• WHAT IS EXPECTED
Copy out the listing below word for word, leaving out the pictures.

----- LISTING

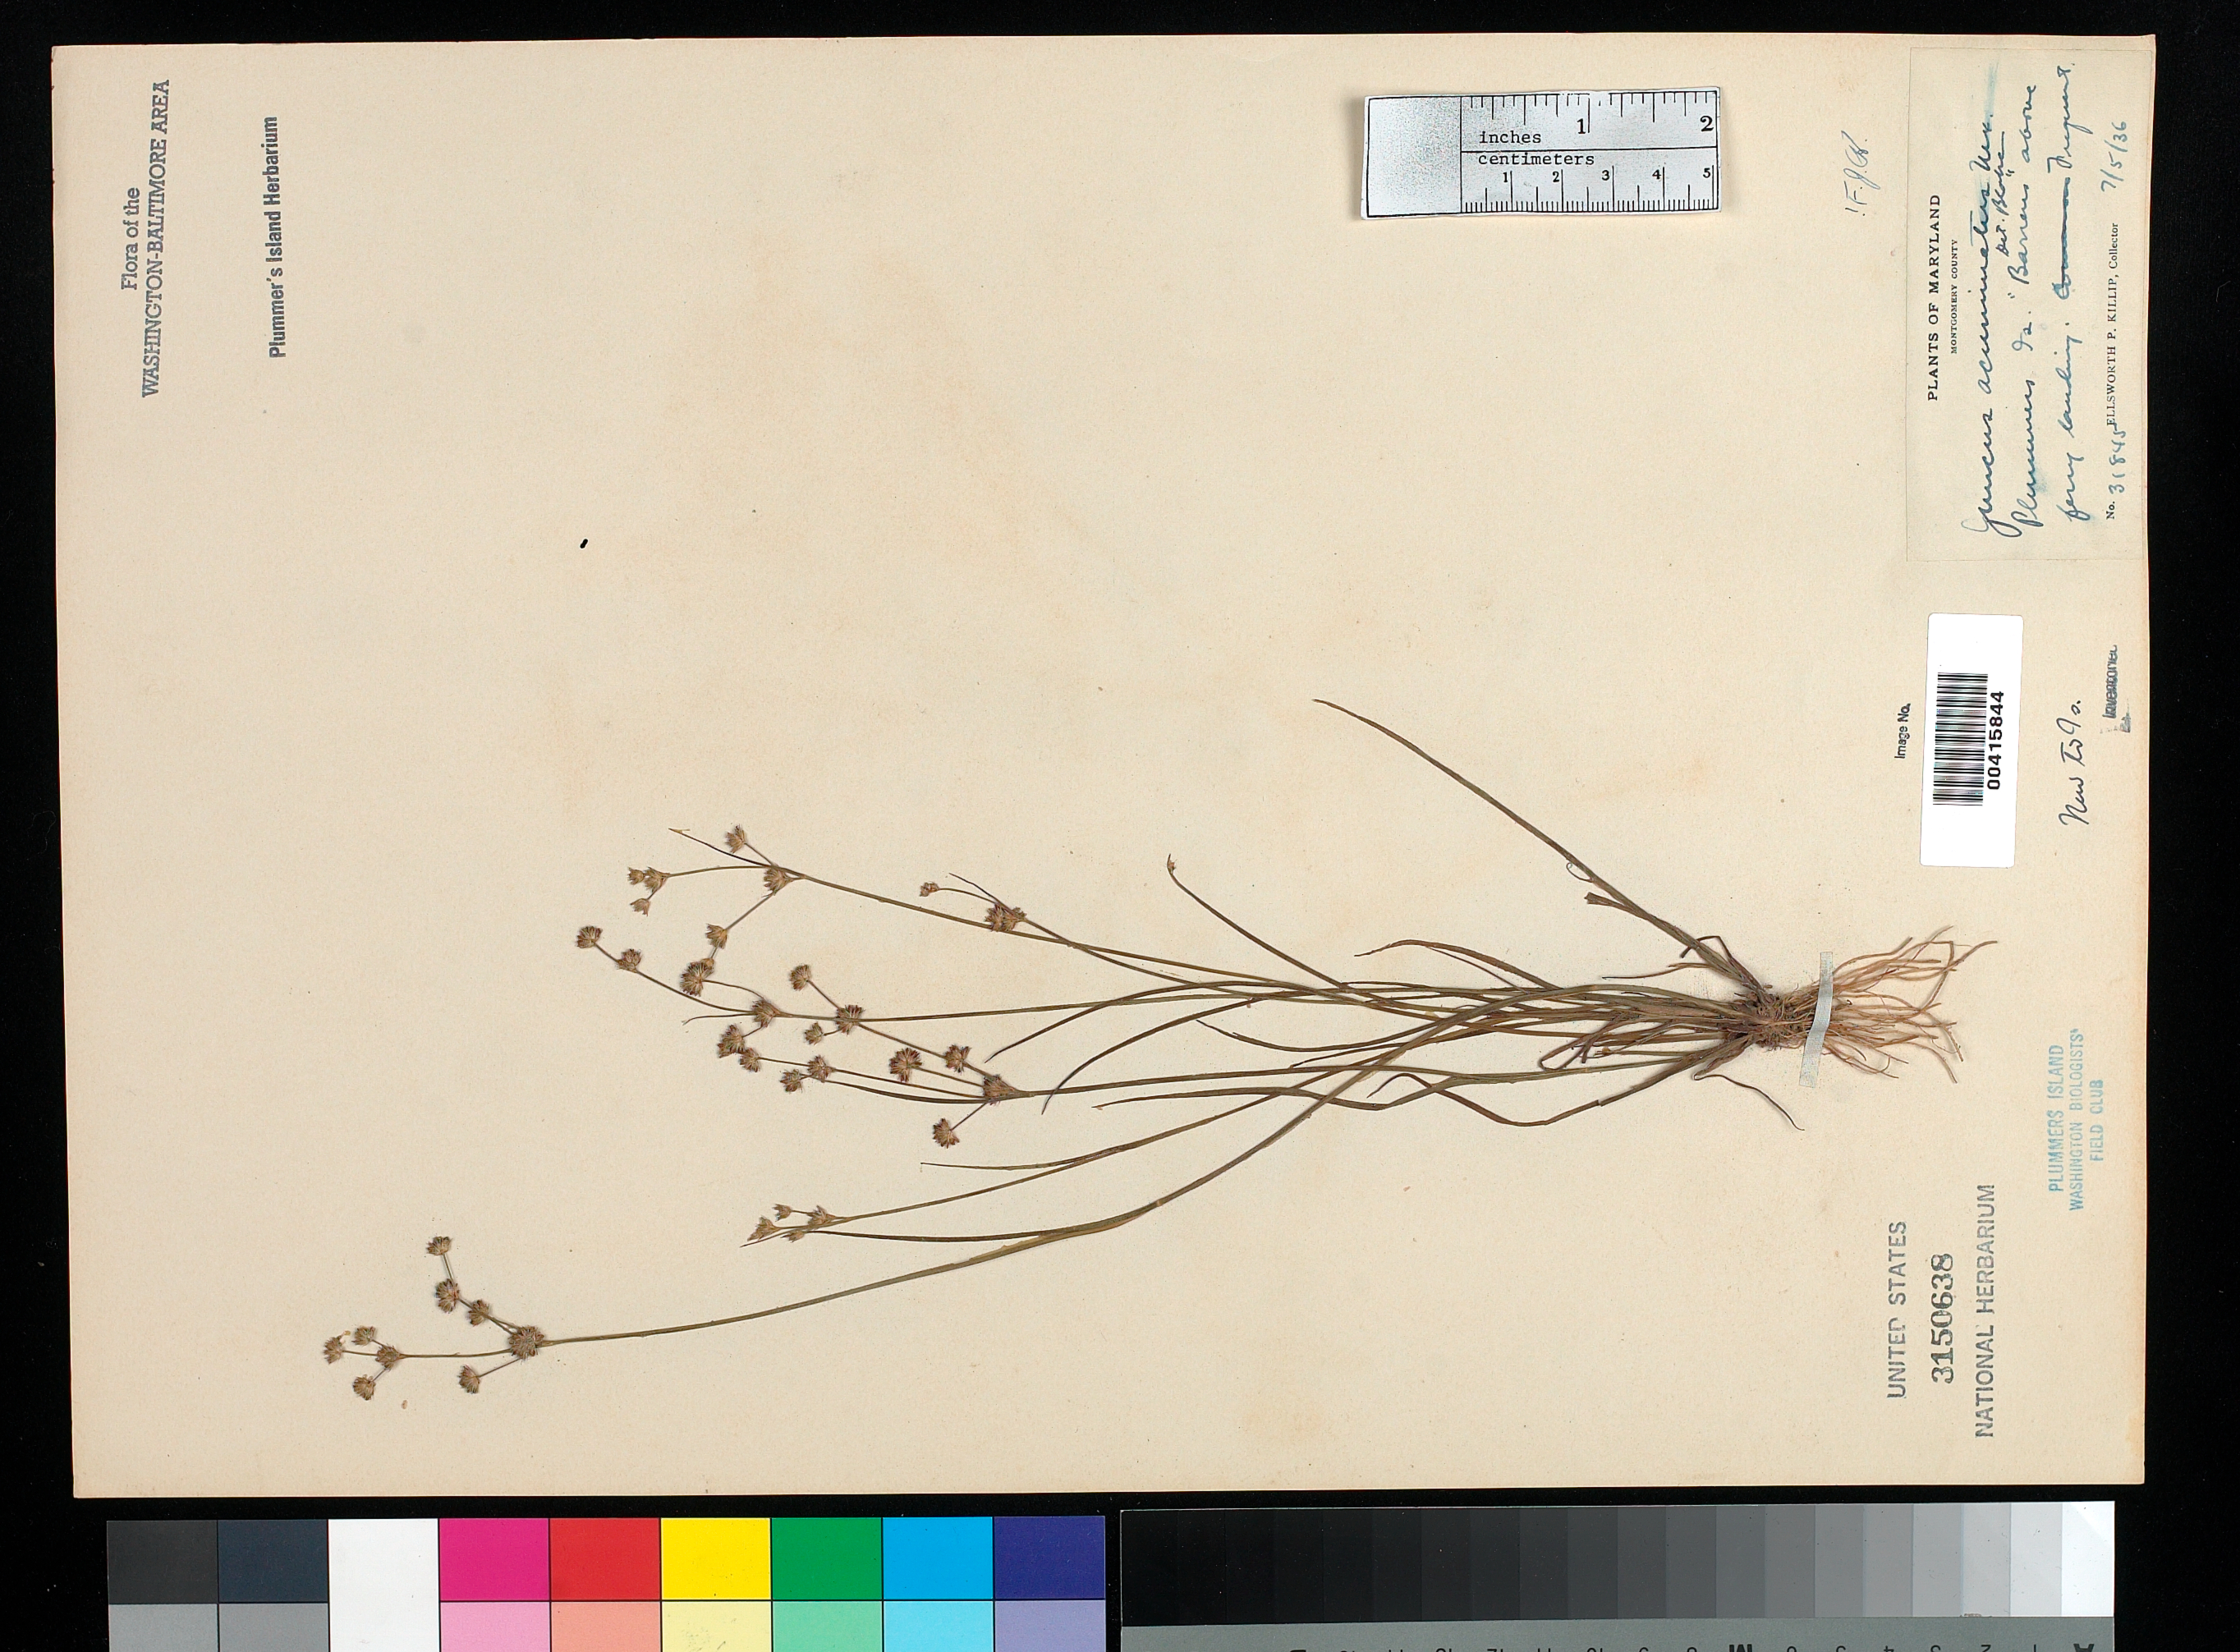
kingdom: Plantae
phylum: Tracheophyta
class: Liliopsida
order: Poales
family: Juncaceae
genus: Juncus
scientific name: Juncus acuminatus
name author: Michx.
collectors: E. P. Killip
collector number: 31845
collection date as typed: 05 Jul 1936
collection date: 1936-07-05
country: United States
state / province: Maryland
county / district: Montgomery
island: Plummers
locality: Plummer's Island; "barrens" above Ferry Landing C. & O. Canal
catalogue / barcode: US 3150638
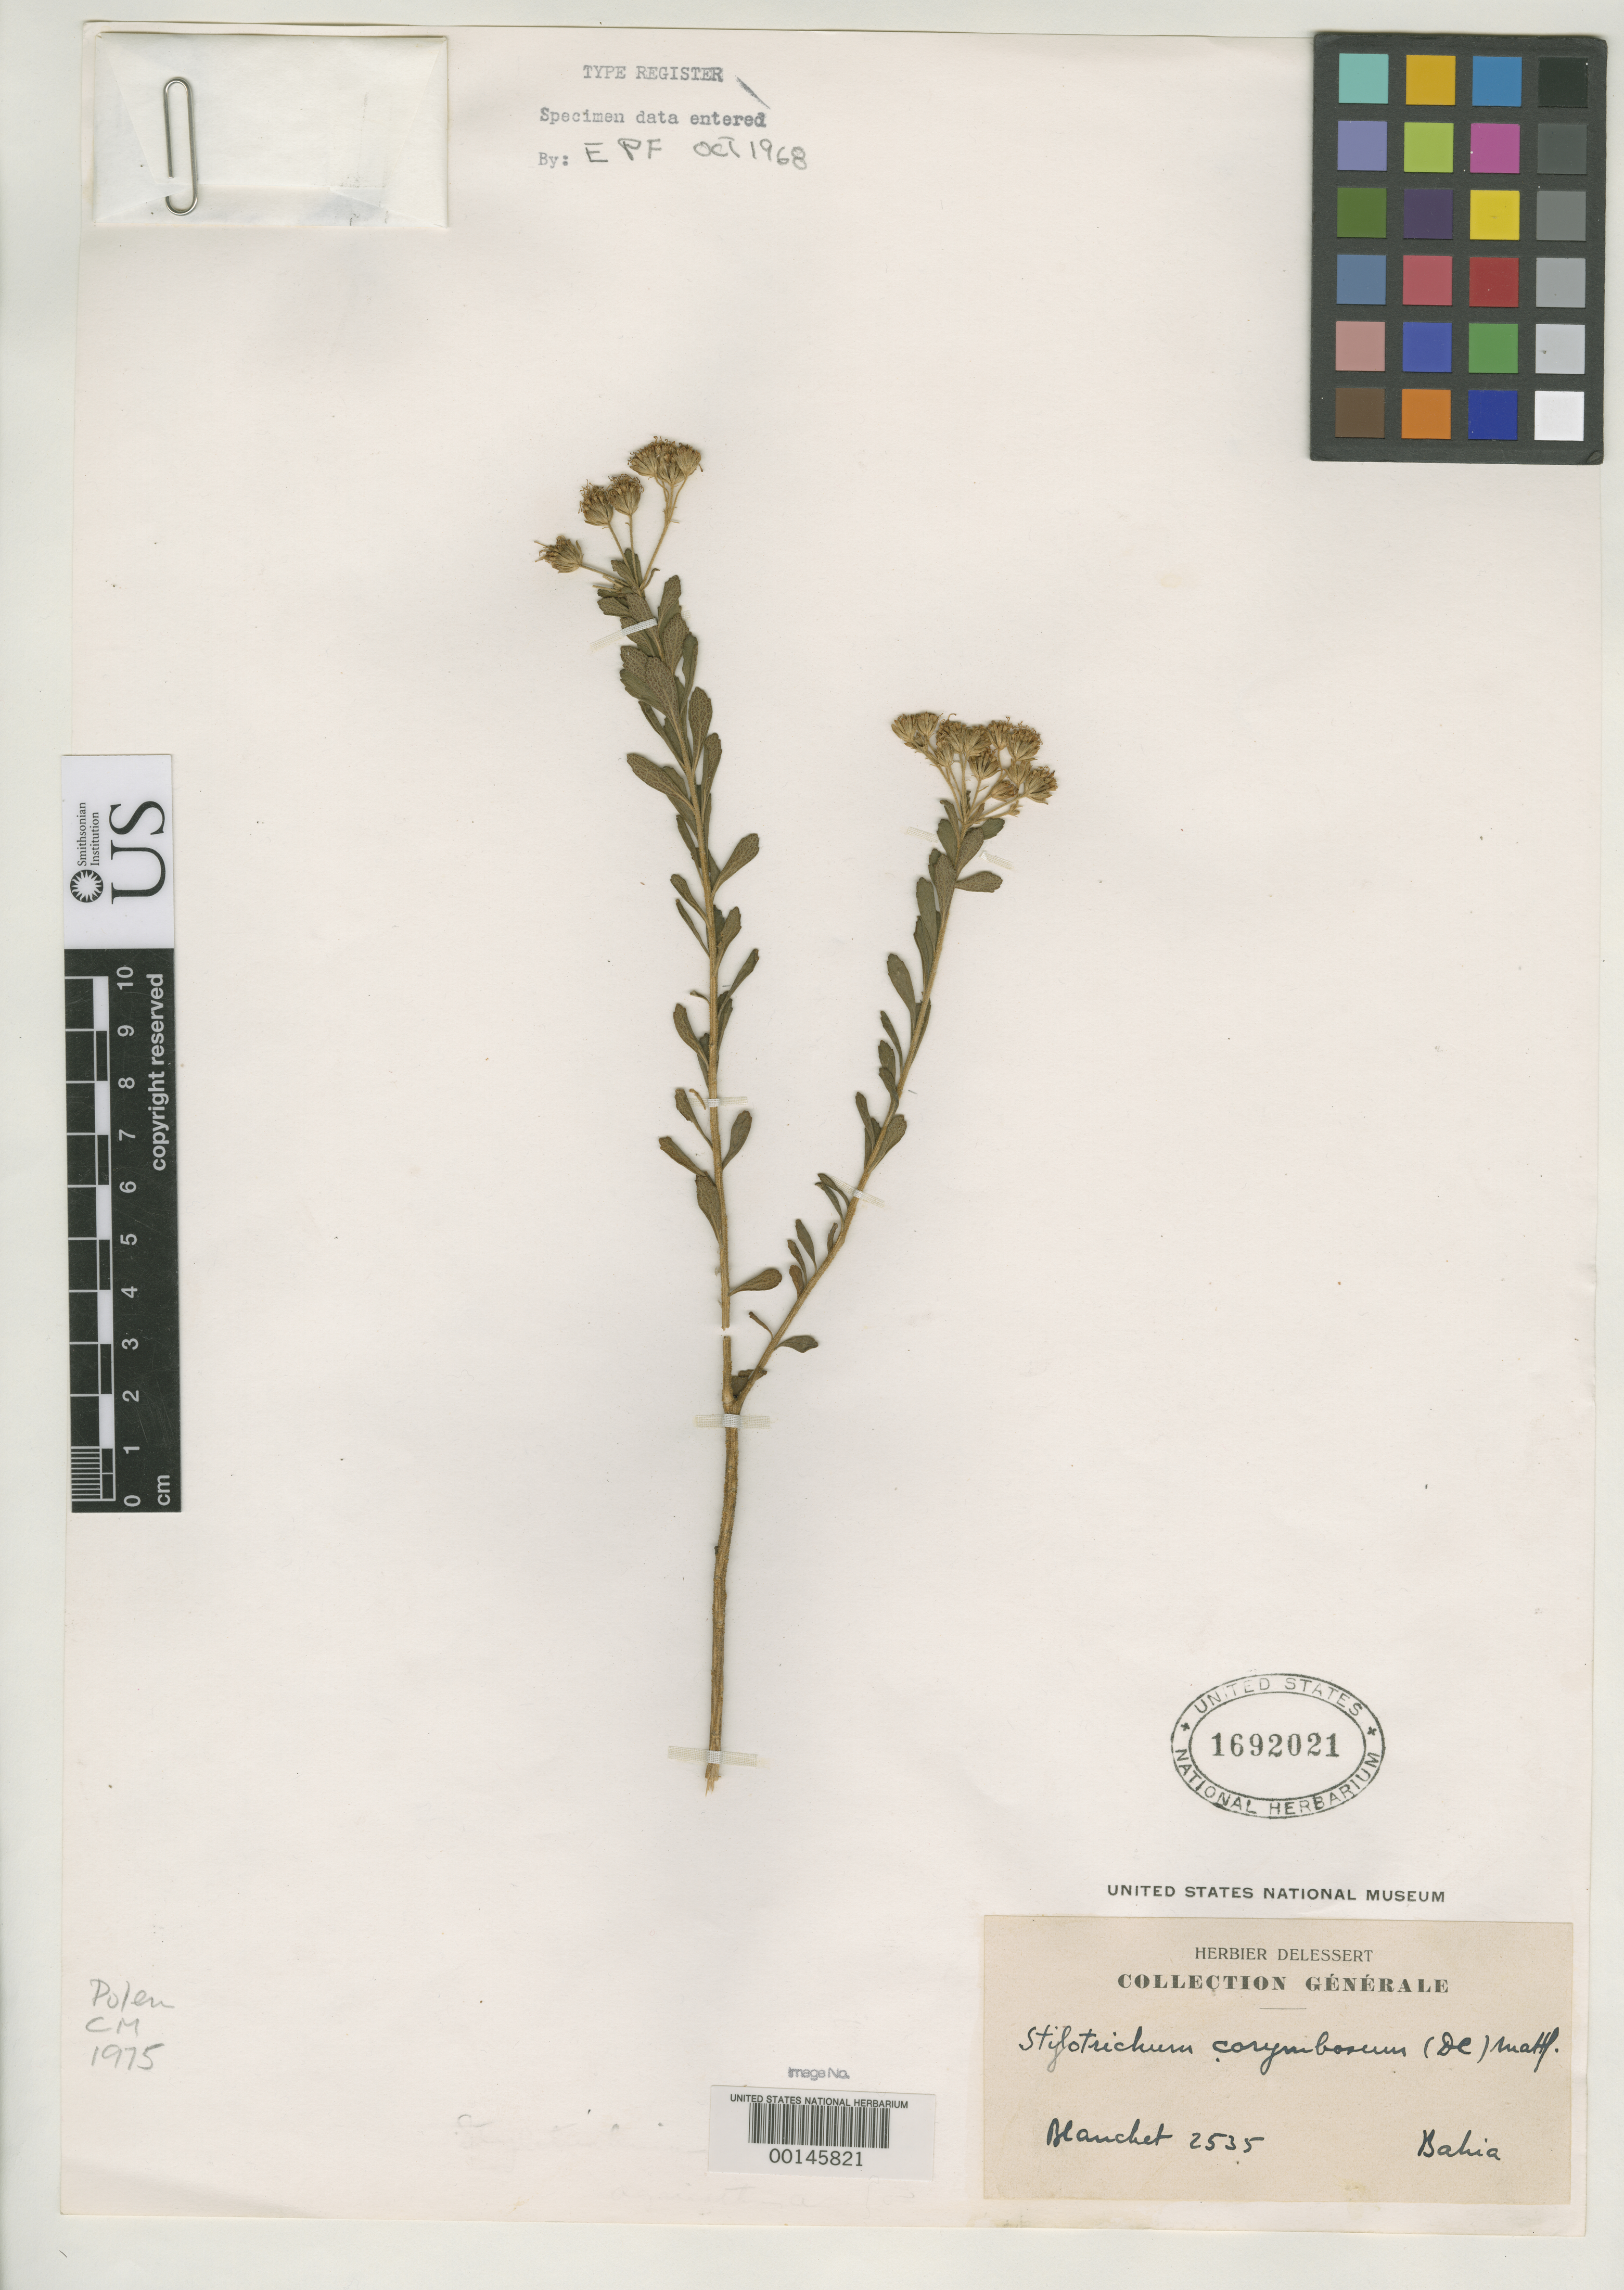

----------

• FULL SOLUTION
kingdom: Plantae
phylum: Tracheophyta
class: Liliopsida
order: Poales
family: Juncaceae
genus: Juncus
scientific name: Juncus acuminatus
name author: Michx.
collectors: E. P. Killip
collector number: 31845
collection date as typed: 05 Jul 1936
collection date: 1936-07-05
country: United States
state / province: Maryland
county / district: Montgomery
island: Plummers
locality: Plummer's Island; "barrens" above Ferry Landing C. & O. Canal
catalogue / barcode: US 3150638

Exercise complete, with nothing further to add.